In extract brewing, there is no mash step. The brewer may choose to steep some specialty grains to grain the flavors they offer, but the mashing was done by whoever created the malt extract used to produce the beer. The benefit of extract brewing is that you save time and don't need as much equipment. The down-side is that you have less control over the flavor of your beer.
For all-grain brewers, it's all about the mash. This is analogous to extract brewing's steeping and stirring in of malt extract, but is considerably more complicated. I won't go into all the complexities here, because to be quite honest I doubt I know or understand them all. There are a number of ways to perform a mash. These include:
- Decoction mashing: A portion of the mash is drawn off and boiled in a separate vessel, then added to the mash tun to heat it up. In this style of mashing, there's no heat applied to the main mash vessel - only to the portion drawn off and heated separately. This is the most time-consuming mash method but is common in European beers.
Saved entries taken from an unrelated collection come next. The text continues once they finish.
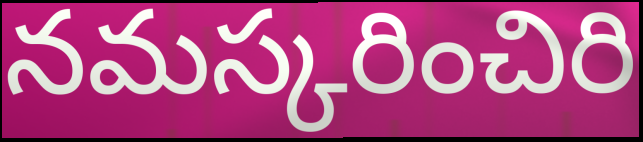
నమస్కరించిరి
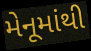
મેનૂમાંથી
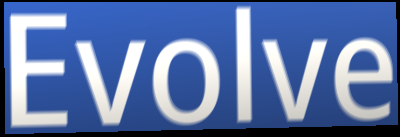
Evolve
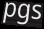
pgs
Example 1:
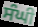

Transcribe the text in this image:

ਸੰਘੀ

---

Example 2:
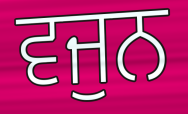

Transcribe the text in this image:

ਵਜੁਨ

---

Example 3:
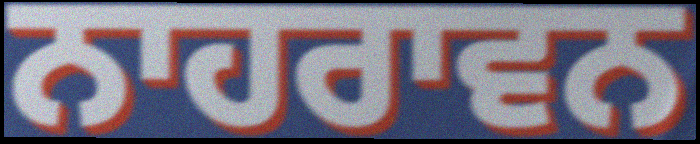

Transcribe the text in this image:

ਨਾਹਰਾਵਨ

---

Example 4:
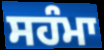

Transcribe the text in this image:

ਸਹੰਮਾ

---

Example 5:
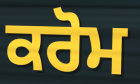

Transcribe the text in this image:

ਕਰੋਮ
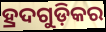
ହ୍ରଦଗୁଡ଼ିକର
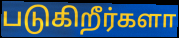
படுகிறீர்களா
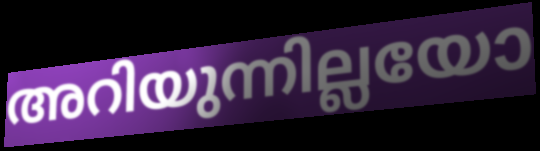
അറിയുന്നില്ലയോ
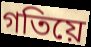
গতিয়ে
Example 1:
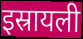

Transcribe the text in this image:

इस्रायली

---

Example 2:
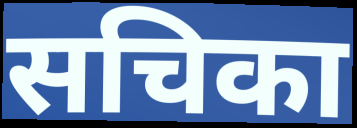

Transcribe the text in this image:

सचिका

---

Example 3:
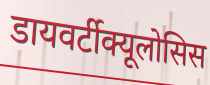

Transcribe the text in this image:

डायवर्टीक्यूलोसिस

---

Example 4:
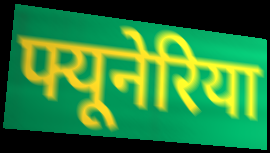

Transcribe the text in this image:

फ्यूनेरिया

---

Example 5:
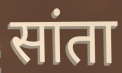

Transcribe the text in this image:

सांता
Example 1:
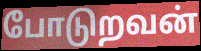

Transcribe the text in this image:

போடுறவன்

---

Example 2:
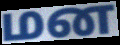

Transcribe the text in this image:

மன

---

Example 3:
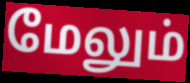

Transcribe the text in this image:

மேலும்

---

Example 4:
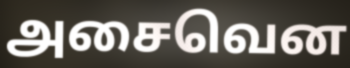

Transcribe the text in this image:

அசைவென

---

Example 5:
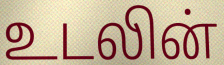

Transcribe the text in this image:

உடலின்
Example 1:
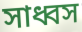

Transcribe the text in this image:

সাধ্বস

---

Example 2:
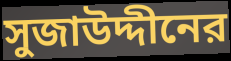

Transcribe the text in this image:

সুজাউদ্দীনের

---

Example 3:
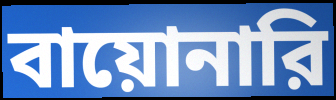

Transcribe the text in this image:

বায়োনারি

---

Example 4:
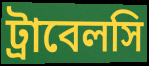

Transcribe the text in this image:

ট্রাবেলসি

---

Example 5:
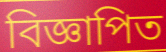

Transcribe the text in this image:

বিজ্ঞাপিত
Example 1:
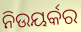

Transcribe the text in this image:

ନିଉୟର୍କର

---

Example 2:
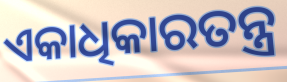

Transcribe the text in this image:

ଏକାଧିକାରତନ୍ତ୍ର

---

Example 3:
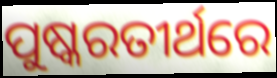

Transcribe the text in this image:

ପୁଷ୍କରତୀର୍ଥରେ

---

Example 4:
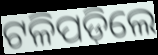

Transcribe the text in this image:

ଟଳିପଡ଼ିଲେ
- Infusion mashing: Water at a target temperature is added to the mash to instantly raise it to the desired temperature, thinning the mash a little in the process. This is the most common method used by home brewers.
- Temperature mashing: In this technique, heat is applied directly to the mash vessel to raise it to the target temperature and keep it there. It's most commonly used by professional brewers.
The Grainfather is something of a mix between Infusion mashing and Temperature mashing. It's known as a Recirculating Infusion Mash System (RIMS). In a RIMS system, a heating element provides direct heat to the mash vessel - just as would happen in a Temperature mashing system. In addition, The Grainfather includes a pump and tubing which draw wort from below the grain bed and above the heating element, pump it to the top of the kettle, then allow it to pour through the grain bed.
The diagram below illustrates a RIMS system like The Grainfather. The dashed blue line represents the movement of wort through the system.
The benefit of an infusion mash is that nearly every beer style in the world can be produced using it. A recirculating infusion mash has the added advantage of clarifying the wort by using the grain bed as a sort of filter. The Grainfather improves on this by using a computer-controlled heating element to maintain more precise temperature control than a typical infusion or decoction mash setup. (I'm not saying that infusion and decoction systems can't be tweaked to provide precise temperature control, only that it's not as easy without the recirculation and computer control.)
In a RIMS system like The Grainfather, one of the biggest risks you run is scorching the malt or caramelizing it near the heating element. As long as the recirculation pump is doing its job, pulling hot wort from the bottom of the kettle and moving it to the top, scorching is less likely. Even so, the designers of The Grainfather built it with a thermal cut-out switch (kind of like a temperature based circuit breaker) that will disable the heating element if the bottom of the kettle seems to be scorching and heating up. It's definitely possible to scorch some of your wort with The Grainfather (I know because I've done it) but it's not a common situation.
The main benefits of a RIMS system are:
- Mash temperatures tend to be very steady compared with infusion mashing in insulated containers.
- Wort tends to be clearer because it's filtered through the grain bed.
Some potential drawbacks include:
- Although the overall mash temperature remains steady, small amounts of mash are heated at the bottom of the kettle, cool a bit as they pass through the pump and tubing, then heat up again when the return to the kettle. Thus, temperature control isn't steady across the entire mash volume.
- Clearer wort isn't necessarily better. Some of the substances which cause wort to be cloudy can actually serve as yeast nutrients.
- There is a potential for scorched wort that doesn't exist in a traditional infusion mash system.
- Some claim that the slow movement of wort through temperature steps in step mashes will lead to thinner beers that don't have much of a head.
- RIMS systems are more expensive than most standard infusion mash setups involving insulated mash tuns and separate water heating vessels.
In my experience, adding a bit of Carapils or Melanoidin malt to a recipe solves the foam/head problem. I've always used yeast nutrient in my beers, so if the clearer wort has caused my yeast trouble, they didn't notice it as they were able to find plenty of nutrients elsewhere in the wort. Scorching of a small amount of wort has occasionally happened, but it's pretty uncommon.
As for the expense, having a turnkey all-in-one system has been helpful for me. If it cost a little more, that wasn't a huge problem for me.